The dispatch op and the bootstrap dispatchers

All the method caching. All the multi dispatch caching. All the specializer plugins. All the invocation protocol stuff for unwrapping the bytecode handle in a code object. It's all going away, in favor of a single new dispatch instruction. Its name is, boringly enough, dispatch. It looks like this:

dispatch_o result, 'dispatcher-name', callsite, arg0, arg1, ..., argN

Which means:

  • Use the dispatcher called dispatcher-name
  • Give it the argument registers specified (the callsite referenced indicates the number of arguments)
  • Put the object result of the dispatch into the register result

(Aside: this implies a new calling convention, whereby we no longer copy the arguments into an argument buffer, but instead pass the base of the register set and a pointer into the bytecode where the register argument map is found, and then do a lookup registers[map[argument_index]] to get the value for an argument. That alone is a saving when we interpret, because we no longer need a loop around the interpreter per argument.)

Some of the arguments might be things we'd traditionally call arguments. Some are aimed at the dispatch process itself. It doesn't really matter - but it is more optimal if we arrange to put arguments that are only for the dispatch first (for example, the method name), and those for the target of the dispatch afterwards (for example, the method parameters).

The new bootstrap mechanism provides a small number of built-in dispatchers, whose names start with "boot-". They are:

  • boot-value- take the first argument and use it as the result (the identity function, except discarding any further arguments)
  • boot-constant - take the first argument and produce it as the result, but also treat it as a constant value that will always be produced (thus meaning the optimizer could consider any pure code used to calculate the value as dead)
  • boot-code - take the first argument, which must be a VM bytecode handle, and run that bytecode, passing the rest of the arguments as its parameters; evaluate to the return value of the bytecode
  • boot-syscall - treat the first argument as the name of a VM-provided built-in operation, and call it, providing the remaining arguments as its parameters
  • boot-resume - resume the topmost ongoing dispatch

That's pretty much it. Every dispatcher we build, to teach the runtime about some other kind of dispatch behavior, eventually terminates in one of these.

Building on the bootstrap

Teaching MoarVM about different kinds of dispatch is done using nothing less than the dispatch mechanism itself! For the most part, boot-syscall is used in order to register a dispatcher, set up the guards, and provide the result that goes with them.

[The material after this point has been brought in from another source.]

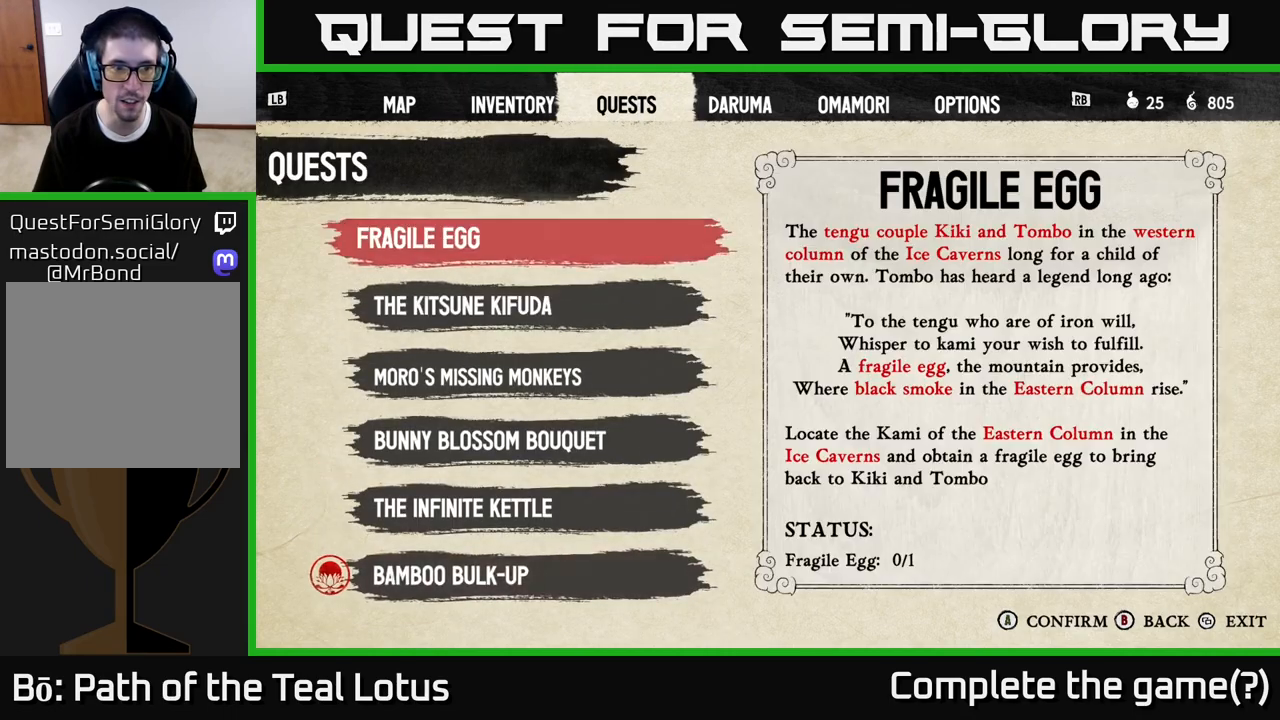
{"dt_ms": 500, "buttons": [], "left_stick": "center", "right_stick": "center", "events": [[33, "DPAD_DOWN", "up"], [133, "DPAD_DOWN", "down"], [217, "DPAD_DOWN", "up"], [450, "DPAD_DOWN", "down"], [500, "DPAD_DOWN", "up"]]}
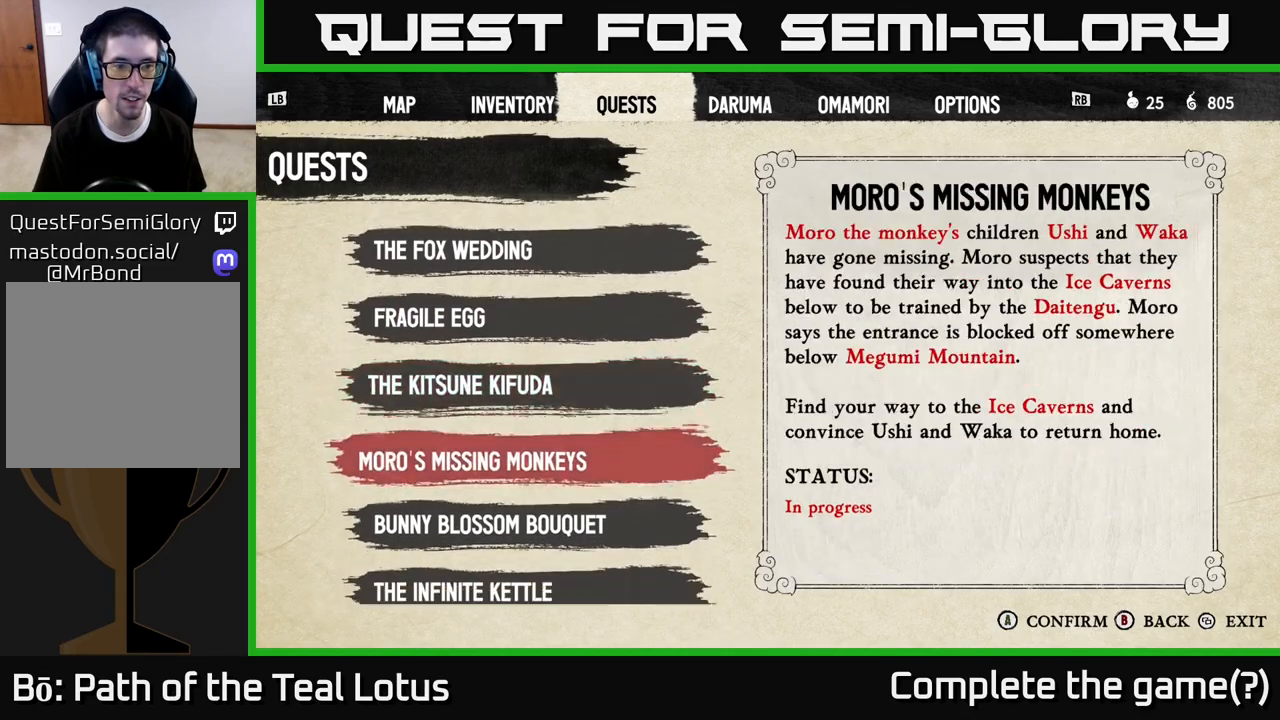
{"dt_ms": 500, "buttons": [], "left_stick": "center", "right_stick": "center", "events": [[67, "DPAD_DOWN", "down"], [150, "DPAD_DOWN", "up"], [200, "DPAD_DOWN", "down"], [283, "DPAD_DOWN", "up"]]}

Here is a minimal example, taken from the dispatcher test suite, showing how a dispatcher that provides the identity function would look:

nqp::dispatch('boot-syscall', 'dispatcher-register', 'identity', -> $capture {
    nqp::dispatch('boot-syscall', 'dispatcher-delegate', 'boot-value', $capture);
});
sub identity($x) {
    nqp::dispatch('identity', $x)
}
ok(identity(42) == 42, 'Can define identity dispatch (1)');
ok(identity('foo') eq 'foo', 'Can define identity dispatch (2)');

In the first statement, we call the dispatcher-register MoarVM system call, passing a name for the dispatcher along with a closure, which will be called each time we need to handle the dispatch (which I tend to refer to as the "dispatch callback"). It receives a single argument, which is a capture of arguments (not actually a Raku-level Capture, but the idea - an object containing a set of call arguments - is the same).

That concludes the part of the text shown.